Tuliskan kembali bagian teks tentang etika dan bisnis, mulai dari "Definisi Etika" sampai ke "Karya : 1995)". Ganti kata "manusia" dengan "insan".

**Kutipan untuk Dibaca**
* * *
Definisi Etika
Etika itu sendiri merupakan salah satu disiplin pokok
dalam filsafat, ia merefleksikan bagaimana manusia harus hidup agar berhasil
menjadi sebagai manusia (Franz Magnis-Suseno :1999)
Etika (ethics) yang berasal dari bahasa Yunani ethikos
mempunyai beragam arti : petama, sebagai analisis konsep-konsep mengenai
apa yang harus, mesti, ugas, aturan-aturan moral, benar, salah, wajib, tanggung
jawab dan lain-lain. Kedua, pencairan ke dalam watak moralitas atau
tindakan-tindakan moral. Ketiga, pencairan kehidupan yang baik secara
moral (Tim Penulis Rasda Karya : 1995)
Menurut K. Bertens dalam buku Etika, merumuskan
pengertian etika kepada tiga pengertian juga; Pertama, etika digunakan
dalam pengertian nilai-niai dan norma-norma moral yang menjadi pegangan bagi
seseorang atau suatu kelompok dalam mengatur tingkah lakunya. Kedua,
etika dalam pengertian kumpulan asas atau nilai-nilai moral atau kode etik. Ketiga,
etika sebagai ilmu tentang baik dan buruk
Menurut Ahmad Amin memberikan batasan bahwa etika atau
akhlak adalah ilmu yang menjelaskan arti yang baik dan buruk, menerangkan apa
yang seharusnya dilakukan oleh manusia kepada lainnya, menyatakan tujuan yang
harus dituju oleh manusia dalam perbuatan mereka dan menunjukkan jalan untuk
melakukan apa yang harus diperbuat.
Definisi Bisnis
Kata bisnis dalam Al-Qur’an yaitu al-tijarah dan dalam bahasa arab tijaraha, berawal dari kata dasar t-j-r, tajara, tajran wa tijarata, yang bermakna berdagang atau berniaga. At-tijaratun walmutjar yaitu perdagangan, perniagaan (menurut kamus al-munawwir).
Kata bisnis dalam Al-Qur’an yaitu al-tijarah dan dalam bahasa arab tijaraha, berawal dari kata dasar t-j-r, tajara, tajran wa tijarata, yang bermakna berdagang atau berniaga. At-tijaratun walmutjar yaitu perdagangan, perniagaan (menurut kamus al-munawwir).
Menurut ar-Raghib al-Asfahani dalam al-mufradat fi
gharib al-Qur’an , at-Tijarah bermakna pengelolaan harta benda untuk mencari
keuntungan.
Menurut Ibnu Farabi, yang dikutip ar-Raghib , fulanun
tajirun bi kadza, berarti seseorang yang mahir dan cakap yang mengetahui arah
dan tujuan yang diupayakan dalam usahanya.
Ayat Bisnis Dalam Al-Qur’an
Al-Baqarah : 282
“Wahai orang-orang yang beriman! Apabila kamu
melakukan utang piutang untuk waktu yang ditentukan, hendaklah kamu
menuliskannya. Dan hendaklah seorang di antara kamu menuliskannya dengan benar.
* * *
**Catatan yang Diberikan**
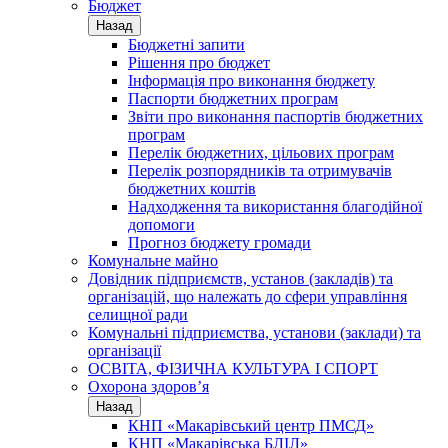
Бюджет
Назад
Бюджетні запити
Рішення про бюджет
Інформація про виконання бюджету
Паспорти бюджетних програм
Звіти про виконання паспортів бюджетних
програм
Перелік бюджетних, цільових програм
Перелік розпорядників та отримувачів
бюджетних коштів
Надходження та використання благодійної
допомоги
Прогноз бюджету громади
Комунальне майно
Довідник підприємств, установ (закладів) та
організацій, що належать до сфери управління
селищної ради
Комунальні підприємства, установи (заклади) та
організації
ОСВІТА, ФІЗИЧНА КУЛЬТУРА І СПОРТ
Охорона здоров’я
Назад
КНП «Макарівський центр ПМСД»
КНП «Макарівська БЛІЛ»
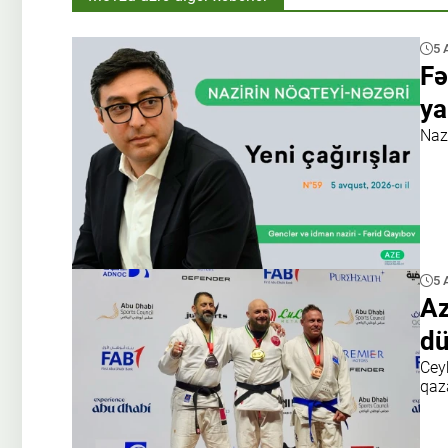
5 
Fə
ya
Nazi
5 
Az
dü
Cey
qaz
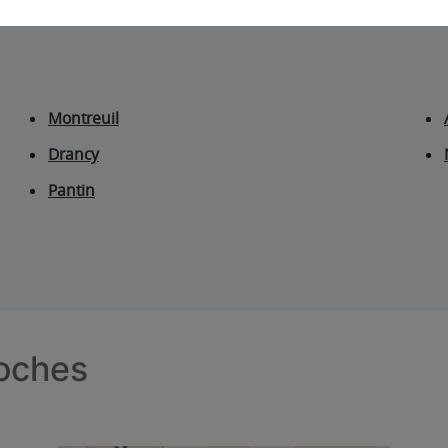
Montreuil
Drancy
Pantin
roches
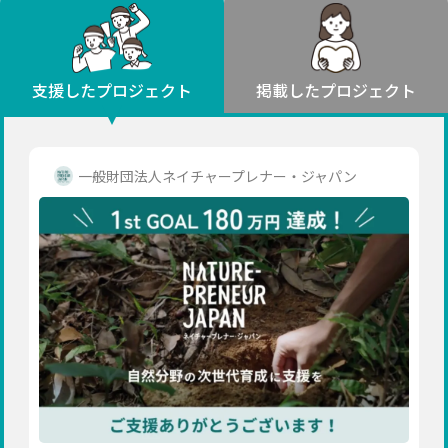
環境・エシカル
山形
福島
人権・マイノリティ
関東
災害
社会貢献
茨城
栃木
群馬
埼玉
千葉
支援したプロジェクト
掲載したプロジェクト
北海道・東北
東京
神奈川
地域からさがす
北海道
中部
青森
新潟
富山
石川
福井
山梨
一般財団法人ネイチャープレナー・ジャパン
岩手
長野
岐阜
静岡
愛知
宮城
近畿
秋田
三重
滋賀
京都
大阪
兵庫
山形
奈良
和歌山
中国
福島
鳥取
島根
岡山
広島
山口
関東
茨城
四国
栃木
徳島
香川
愛媛
高知
九州・沖縄
群馬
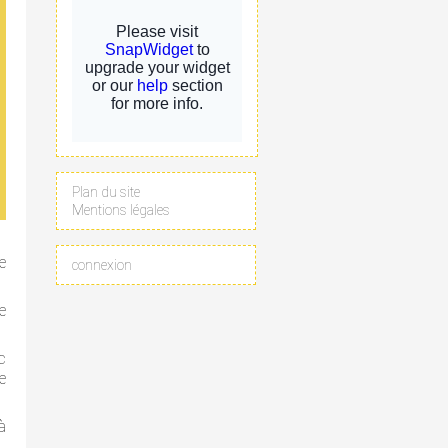
Plan du site
Mentions légales
e
connexion
e
c
e
à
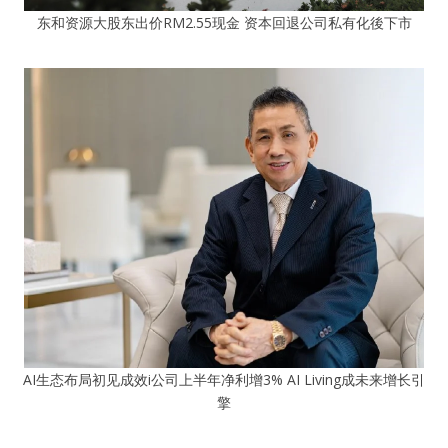
东和资源大股东出价RM2.55现金 资本回退公司私有化後下市
AI生态布局初见成效i公司上半年净利增3% AI Living成未来增长引
擎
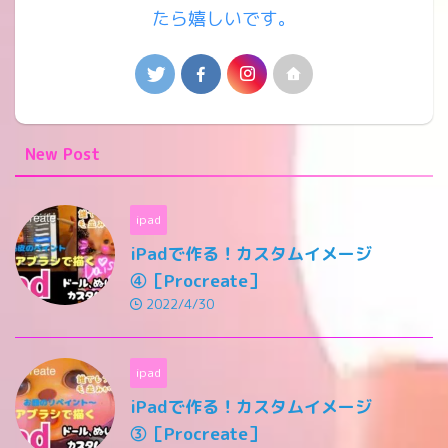
たら嬉しいです。
New Post
ipad
iPadで作る！カスタムイメージ
④［Procreate］
2022/4/30
ipad
iPadで作る！カスタムイメージ
③［Procreate］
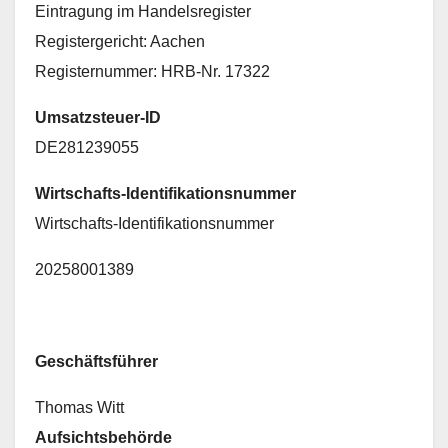
Eintragung im Handelsregister
Registergericht: Aachen
Registernummer: HRB-Nr. 17322
Umsatzsteuer-ID
DE281239055
Wirtschafts-Identifikationsnummer
Wirtschafts-Identifikationsnummer
20258001389
Geschäftsführer
Thomas Witt
Aufsichtsbehörde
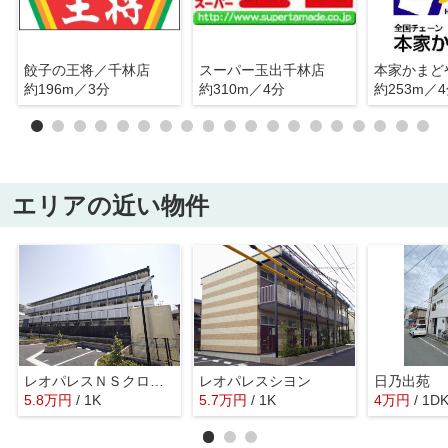
餃子の王将／千林店
スーパー玉出千林店
約196m／3分
約310m／4分
約253m／
エリアの近い物件
レオパレスＮＳクロスＢ
レオパレスシヨン
日乃出苑
5.8
万
円
/ 1K
5.7
万
円
/ 1K
4
万
円
/ 1D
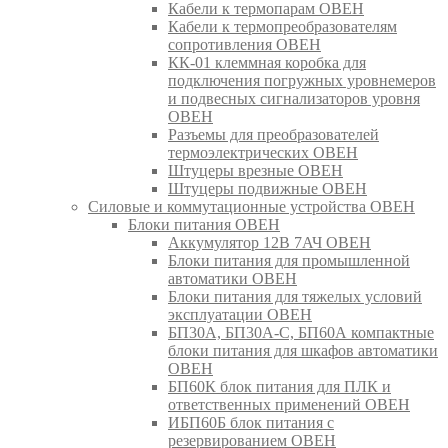
Кабели к термопарам ОВЕН
Кабели к термопреобразователям
сопротивления ОВЕН
КК-01 клеммная коробка для
подключения погружных уровнемеров
и подвесных сигнализаторов уровня
ОВЕН
Разъемы для преобразователей
термоэлектрических ОВЕН
Штуцеры врезные ОВЕН
Штуцеры подвижные ОВЕН
Силовые и коммутационные устройства ОВЕН
Блоки питания ОВЕН
Аккумулятор 12В 7АЧ ОВЕН
Блоки питания для промышленной
автоматики ОВЕН
Блоки питания для тяжелых условий
эксплуатации ОВЕН
БП30А, БП30А-С, БП60А компактные
блоки питания для шкафов автоматики
ОВЕН
БП60К блок питания для ПЛК и
ответственных применений ОВЕН
ИБП60Б блок питания с
резервированием ОВЕН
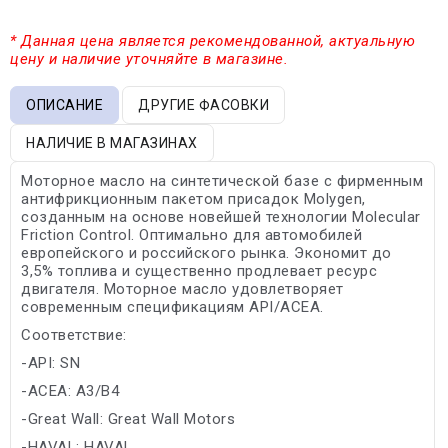
* Данная цена является рекомендованной, актуальную
цену и наличие уточняйте в магазине.
ОПИСАНИЕ
ДРУГИЕ ФАСОВКИ
НАЛИЧИЕ В МАГАЗИНАХ
Моторное масло на синтетической базе с фирменным
антифрикционным пакетом присадок Molygen,
созданным на основе новейшей технологии Molecular
Friction Control. Оптимально для автомобилей
европейского и российского рынка. Экономит до
3,5% топлива и существенно продлевает ресурс
двигателя. Моторное масло удовлетворяет
современным спецификациям API/ACEA.
Соответствие:
-API: SN
-ACEA: A3/B4
-Great Wall: Great Wall Motors
-HAVAL: HAVAL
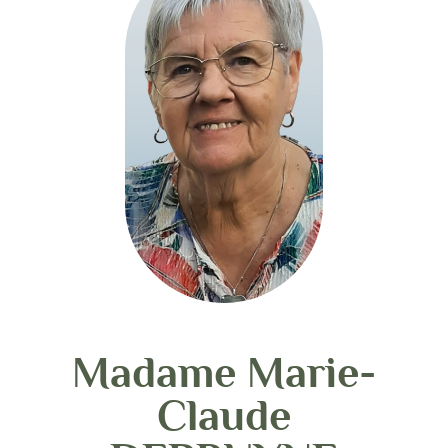
Madame Marie-
Claude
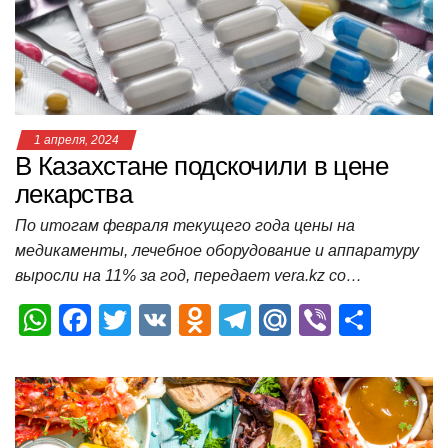
p
o
ss
и
k
ni
т
ki
ь
1 апреля, 2024
В Казахстане подскочили в цене
лекарства
По итогам февраля текущего года цены на
медикаменты, лечебное оборудование и аппаратуру
выросли на 11% за год, передает vera.kz со…
W
F
T
V
O
T
M
Vi
О
h
a
wi
K
d
el
ail
b
т
at
c
tt
n
e
.R
er
п
s
e
er
o
gr
u
р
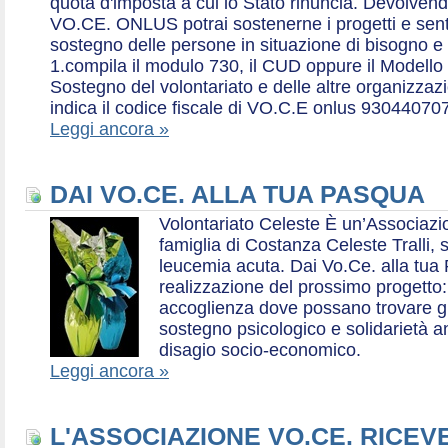
quota d'imposta a cui lo Stato rinuncia. Devolvend
VO.CE. ONLUS potrai sostenerne i progetti e sentirt
sostegno delle persone in situazione di bisogno e
1.compila il modulo 730, il CUD oppure il Modello 
Sostegno del volontariato e delle altre organizzazio
indica il codice fiscale di VO.C.E onlus 93044070
Leggi ancora »
DAI VO.CE. ALLA TUA PASQUA
Volontariato Celeste È un’Associaz
famiglia di Costanza Celeste Tralli, 
leucemia acuta. Dai Vo.Ce. alla tua 
realizzazione del prossimo progetto: 
accoglienza dove possano trovare gr
sostegno psicologico e solidarietà a
disagio socio-economico.
Leggi ancora »
L'ASSOCIAZIONE VO.CE. RICEV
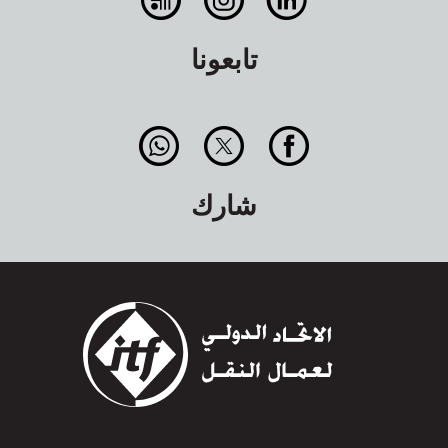
تابعونا
شارك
* * *
**Jawaban Latihan**
Definisi Etika
Etika itu sendiri merupakan salah satu disiplin pokok
dalam filsafat, ia merefleksikan bagaimana insan harus hidup agar berhasil
menjadi sebagai insan (Franz Magnis-Suseno :1999)
Etika (ethics) yang berasal dari bahasa Yunani ethikos
mempunyai beragam arti : petama, sebagai analisis konsep-konsep mengenai
apa yang harus, mesti, ugas, aturan-aturan moral, benar, salah, wajib, tanggung
jawab dan lain-lain. Kedua, pencairan ke dalam watak moralitas atau
tindakan-tindakan moral. Ketiga, pencairan kehidupan yang baik secara
moral (Tim Penulis Rasda Karya : 1995)